Quality up and total costs down? I wrote about this recently; here is a summary. It is hard to find other than anecdotal data with individual practices or even group practices. MDVIP (which, as pointed out in a comment last week, is not a DPC practice since it still takes insurance in addition to a retainer) is a practice model that lowers the number of patients to doctor to about 500. Among the about 700 doctors there are about 215,000 patient members, enough to do some observational studies. They have found that quality measures like blood pressure control, diabetes control, immunization percentage, screening for cancer, etc. are substantially better than a comparable group of individuals not in their network. Similarly, there is a very substantial reduction in total medical care costs as a result of fewer referrals to specialists, fewer hospitalization and fewer trips to the ER. As to satisfaction, perhaps the most important marker is that few individuals leave the practice.

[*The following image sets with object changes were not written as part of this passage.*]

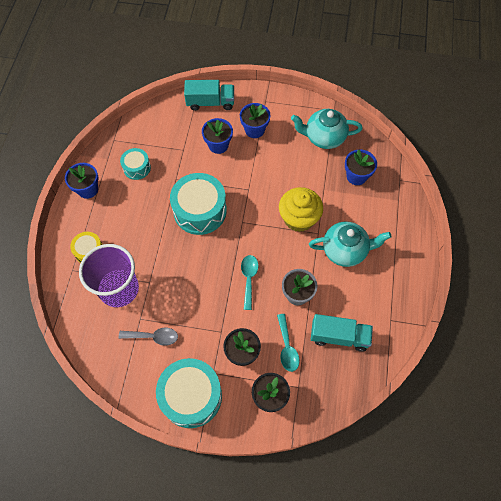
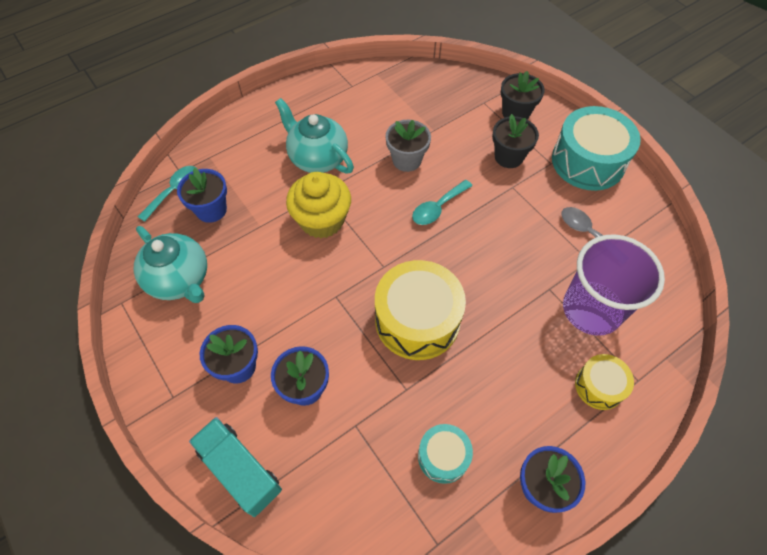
camera: 135 degrees left, 5 degrees down
turquoise drum [170,173,227,235] -> yellow drum [375,260,466,360]
turquoise spoon [277,314,300,372] -> turquoise spoon moved to [137,166,197,222]
turquoise truck [311,314,373,352] -> none

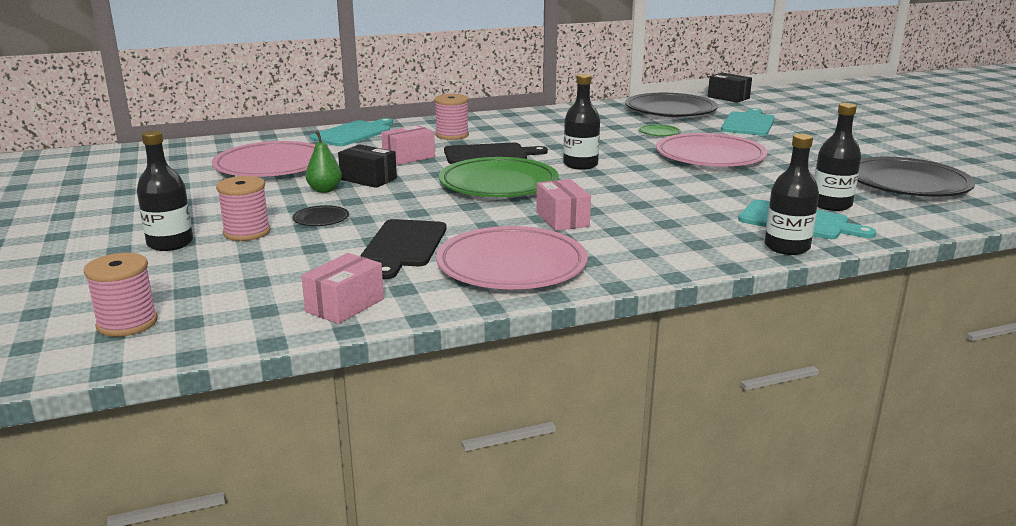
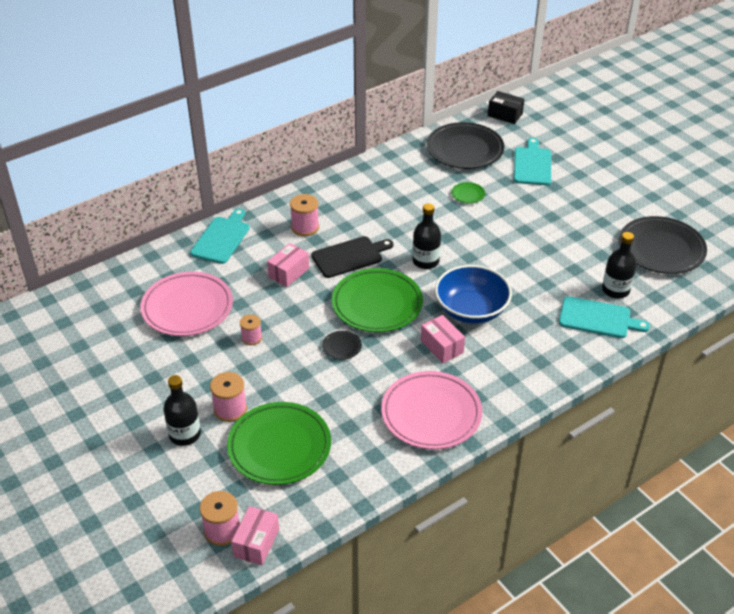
camera: 15 degrees left, 20 degrees up
black plate [292,205,349,226] -> black plate moved to [322,331,362,360]
pink box [301,253,384,324] -> pink box moved to [231,506,279,565]
green pear [305,132,342,193] -> pink spool [240,314,262,345]
black box [338,144,397,188] -> none
black cutting board [360,219,447,279] -> none
pink plate [656,133,768,166] -> none
black bottle [764,134,819,255] -> none
none -> green plate [227,402,331,485]
none -> blue bowl [435,265,512,324]

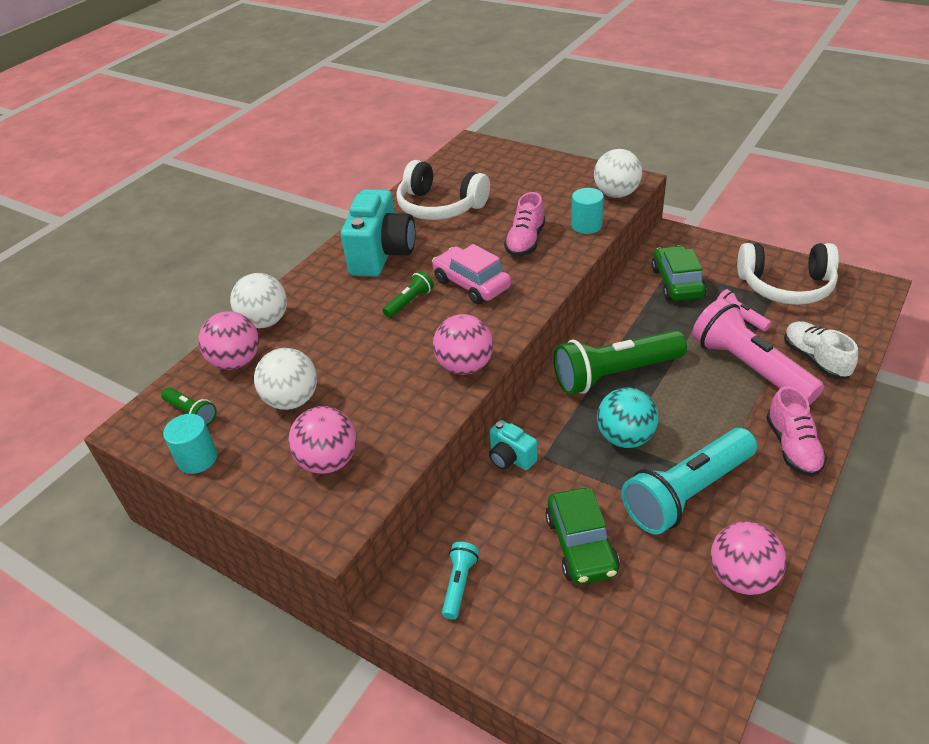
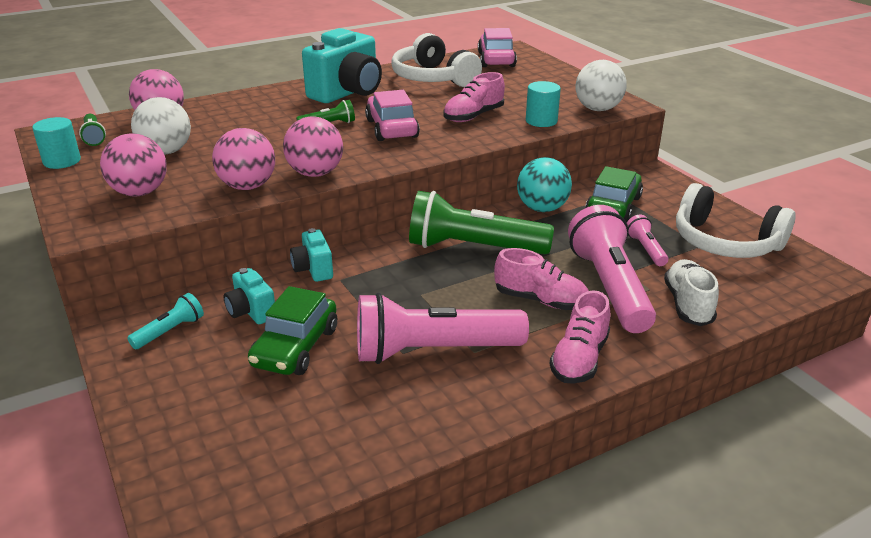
camera: 25 degrees right, 10 degrees down
white ball [230,273,287,328] -> none
turquoise ball [597,387,658,448] -> turquoise ball moved to [517,157,572,212]
turquoise flashlight [622,428,757,534] -> pink flashlight [357,293,529,364]
pink ball [710,522,786,595] -> pink ball moved to [212,128,275,190]
none -> turquoise camera [224,268,275,324]
none -> pink car [478,28,517,67]
none -> pink shoe [494,248,589,310]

Similarly, Iora Health, Qliance and AbsoluteCARE, organizations that like DPC practices lower the number of patients per provider, can demonstrate better outcomes with lower total costs. Here again the cost reduction is from fewer specialist visits, fewer hospitalizations and fewer ER visits among other parameters. (And before you tell me, I know that this reduction in costs does not directly accrue to the patient. My point is only that fewer patients means better care which in turn means lower total costs.)
What about doctors? Is DPC for every PCP? I doubt it. When a practice is converted a lot fewer patients convert with it than might be expected — maybe 15 to 20%. Income will probably go down, at least initially. Some patients will feel the doctor is being greedy as noted above. There can be legal issues; the insurance commissioner may say it is essentially an insurance policy for primary care; a doctor is not an insurance company. Some sound advice would be important before embarking. Doctors are a cautious bunch; this is a big change. My bet is that, until patients actually start demanding more time and agreeing that this is a sensible approach, the total numbers of PCPs who convert will be limited.
Thanks again for your comments and I hope this one engenders as many.
Stephen C. Schimpff is a quasi-retired internist, professor of medicine and public policy, former CEO of the University of Maryland Medical Center, senior advisor to Sage Growth Partners and is the author of The Future of Health-Care Delivery: Why It Must Change and How It Will Affect You.